Sichere Stromversorgung auch in der Zukunft
Mit der Abschaltung des KKW Mühleberg im Dezember 2019 begann in der Schweiz der Anfang vom Ende der Atomkraft-Ära. Nach und nach sollen auch die verbliebenen Meiler in Beznau, Leibstadt und Gösgen abgeschaltet werden, wenn sie am Ende ihrer Betriebszeit angelangt sind. Die Schweiz verliert damit einen zwar kontroversen, aber sehr zuverlässigen Teil ihrer Stromproduktion. 2018 betrug der Anteil der Atomenergie am in der Schweiz produzierten Strom 36,1 %. Damit war die Kernkraft nach der Wasserkraft (55,4 %) die zweitgrösste Energiequelle, und zwar mit deutlichem Abstand vor den erneuerbaren Energien wie Solar- und Windkraft. Nur etwas weniger als ein Fünftel des verbrauchten Stroms stammte aus Atomkraftwerken. Gemäss dem Bundesamt für Energie ist es realistisch, diesen Anteil durch Strom aus erneuerbaren Energien zu ersetzen. Im Unterschied zum Atomstrom fällt Wind- und Solarstrom aber nicht regelmässig an, sondern ist von Tageszeit, Jahreszeit und Wetter abhängig. Wie der Stromverbrauch im Jahresverlauf aussieht, machen die Statistiken von Swissgrid deutlich. Von Oktober bis März wird wesentlich mehr elektrische Energie geliefert als im Sommerhalbjahr.

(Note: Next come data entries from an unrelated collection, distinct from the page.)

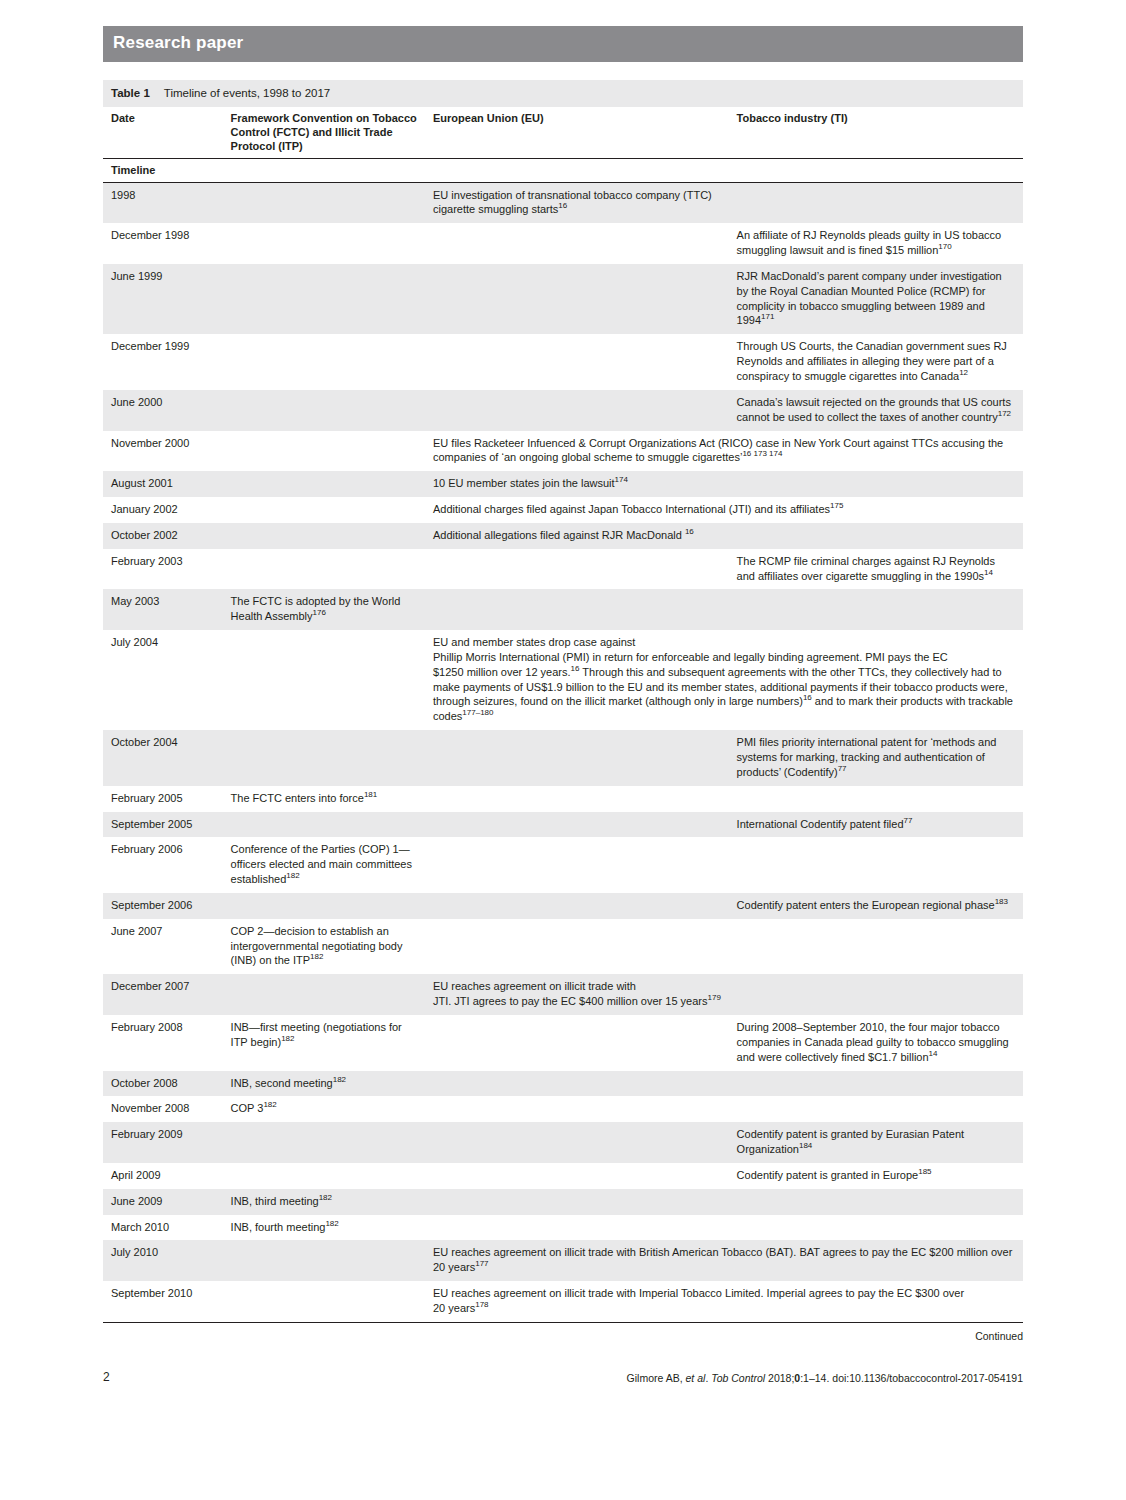Research paper
Table 1 Timeline of events, 1998 to 2017
| Timeline |
| Date | Framework Convention on Tobacco Control (FCTC) and Illicit Trade Protocol (ITP) | European Union (EU) | Tobacco industry (TI) |
| 1998 | | EU investigation of transnational tobacco company (TTC) cigarette smuggling starts 16 | |
| December 1998 | | | An affiliate of RJ Reynolds pleads guilty in US tobacco smuggling lawsuit and is fined $15 million 170 |
| June 1999 | | | RJR MacDonald’s parent company under investigation by the Royal Canadian Mounted Police (RCMP) for complicity in tobacco smuggling between 1989 and 1994 171 |
| December 1999 | | | Through US Courts, the Canadian government sues RJ Reynolds and affiliates in alleging they were part of a conspiracy to smuggle cigarettes into Canada 12 |
| June 2000 | | | Canada’s lawsuit rejected on the grounds that US courts cannot be used to collect the taxes of another country 172 |
| November 2000 | | EU files Racketeer Infuenced & Corrupt Organizations Act (RICO) case in New York Court against TTCs accusing the companies of ‘an ongoing global scheme to smuggle cigarettes’ 16 173 174 |
| August 2001 | | 10 EU member states join the lawsuit 174 |
| January 2002 | | Additional charges filed against Japan Tobacco International (JTI) and its affiliates 175 |
| October 2002 | | Additional allegations filed against RJR MacDonald 16 |
| February 2003 | | | The RCMP file criminal charges against RJ Reynolds and affiliates over cigarette smuggling in the 1990s 14 |
| May 2003 | The FCTC is adopted by the World Health Assembly 176 | | |
| July 2004 | | EU and member states drop case against Phillip Morris International (PMI) in return for enforceable and legally binding agreement. PMI pays the EC $1250 million over 12 years. 16 Through this and subsequent agreements with the other TTCs, they collectively had to make payments of US$1.9 billion to the EU and its member states, additional payments if their tobacco products were, through seizures, found on the illicit market (although only in large numbers) 16 and to mark their products with trackable codes 177–180 |
| October 2004 | | | PMI files priority international patent for ‘methods and systems for marking, tracking and authentication of products’ (Codentify) 77 |
| February 2005 | The FCTC enters into force 181 | | |
| September 2005 | | | International Codentify patent filed 77 |
| February 2006 | Conference of the Parties (COP) 1—officers elected and main committees established 182 | | |
| September 2006 | | | Codentify patent enters the European regional phase 183 |
| June 2007 | COP 2—decision to establish an intergovernmental negotiating body (INB) on the ITP 182 | | |
| December 2007 | | EU reaches agreement on illicit trade with JTI. JTI agrees to pay the EC $400 million over 15 years 179 |
| February 2008 | INB—first meeting (negotiations for ITP begin) 182 | | During 2008–September 2010, the four major tobacco companies in Canada plead guilty to tobacco smuggling and were collectively fined $C1.7 billion 14 |
| October 2008 | INB, second meeting 182 | | |
| November 2008 | COP 3 182 | | |
| February 2009 | | | Codentify patent is granted by Eurasian Patent Organization 184 |
| April 2009 | | | Codentify patent is granted in Europe 185 |
| June 2009 | INB, third meeting 182 | | |
| March 2010 | INB, fourth meeting 182 | | |
| July 2010 | | EU reaches agreement on illicit trade with British American Tobacco (BAT). BAT agrees to pay the EC $200 million over 20 years 177 |
| September 2010 | | EU reaches agreement on illicit trade with Imperial Tobacco Limited. Imperial agrees to pay the EC $300 over 20 years 178 |
Continued
2
Gilmore AB, et al. Tob Control 2018;0:1–14. doi:10.1136/tobaccocontrol-2017-054191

Erneuerbare Energie für Flexibilität
Die BFE-Studie «Modellierung der Erzeugungs- und Systemkapazität in der Schweiz im Bereich Strom» kommt zum Schluss, dass die Schweiz zwar auch in Zukunft auf importierten Strom angewiesen sein wird. Gleichzeitig habe man dank der flexibel einsetzbaren Wasserkraft ausreichende Kapazitäten, um im Gegenzug auch Strom zu exportieren. Gemäss der Studie wird ein weiterer Ausbau der erneuerbaren Energien die Versorgungssicherheit in der Schweiz positiv beeinflussen, weil dadurch die Schweizer Flexibilität bezüglich Importbedarf und Einsatz von Wasserkraft erhöht wird. Dies gilt auch dann, wenn die erneuerbaren Energien nicht zu Spitzenlastzeiten eingespeist werden.
Mit anderen Worten, dank Wasserkraft, Anbindung an den europäischen Strommarkt und Ausbau der erneuerbaren Energien wird die Schweiz auch in Zukunft ausreichend Elektrizität zur Verfügung haben. Es ist nur zu hoffen, dass die Politik eine für alle Beteiligten akzeptable und umsetzbare Lösung für «eine Anbindung an den europäischen Strommarkt» finden wird.